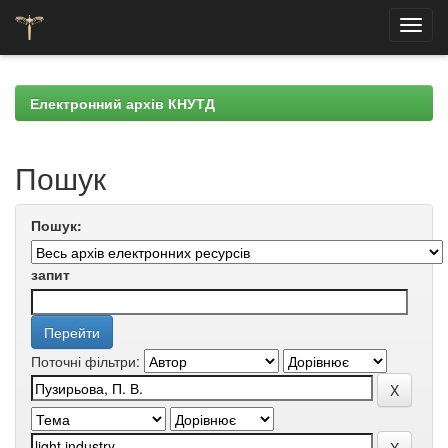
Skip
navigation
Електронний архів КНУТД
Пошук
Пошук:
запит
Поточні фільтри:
————
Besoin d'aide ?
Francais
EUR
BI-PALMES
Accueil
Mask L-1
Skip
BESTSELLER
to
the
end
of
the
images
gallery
————
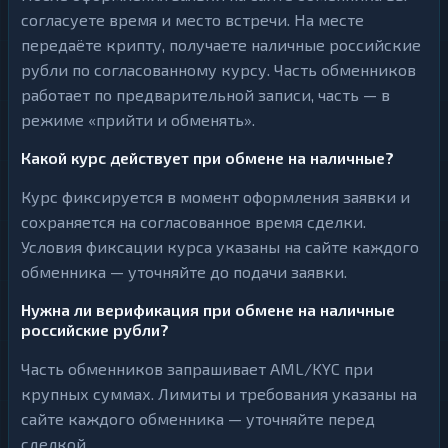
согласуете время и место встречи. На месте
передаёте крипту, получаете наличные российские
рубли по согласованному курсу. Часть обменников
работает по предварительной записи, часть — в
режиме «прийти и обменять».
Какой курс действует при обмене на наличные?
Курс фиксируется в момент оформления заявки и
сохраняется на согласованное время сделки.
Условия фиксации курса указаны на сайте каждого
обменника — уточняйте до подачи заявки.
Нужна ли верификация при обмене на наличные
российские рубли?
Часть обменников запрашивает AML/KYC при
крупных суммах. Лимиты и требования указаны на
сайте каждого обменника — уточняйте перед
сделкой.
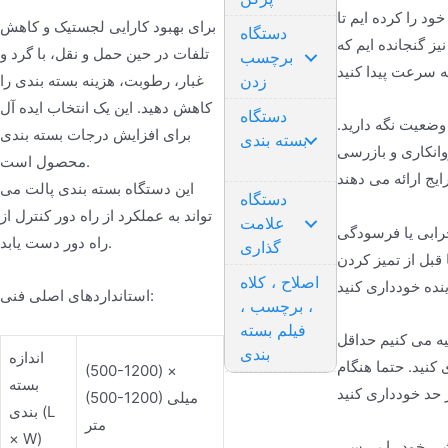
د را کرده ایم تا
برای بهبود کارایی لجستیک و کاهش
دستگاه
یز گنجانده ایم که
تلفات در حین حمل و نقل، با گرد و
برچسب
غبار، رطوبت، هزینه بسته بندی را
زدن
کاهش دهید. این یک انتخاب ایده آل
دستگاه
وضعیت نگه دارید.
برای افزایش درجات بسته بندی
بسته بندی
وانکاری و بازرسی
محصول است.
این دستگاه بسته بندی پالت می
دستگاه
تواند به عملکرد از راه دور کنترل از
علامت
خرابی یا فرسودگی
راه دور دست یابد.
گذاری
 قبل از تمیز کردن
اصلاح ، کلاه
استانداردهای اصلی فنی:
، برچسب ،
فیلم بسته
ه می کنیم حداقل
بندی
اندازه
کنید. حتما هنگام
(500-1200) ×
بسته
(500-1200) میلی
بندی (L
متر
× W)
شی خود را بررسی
————
* WHAT THIS TASK INVOLVES
Pick each line holding "сайте" out of the entries above and return it.

* ANSWER TO THE PROBLEM
Условия фиксации курса указаны на сайте каждого
сайте каждого обменника — уточняйте перед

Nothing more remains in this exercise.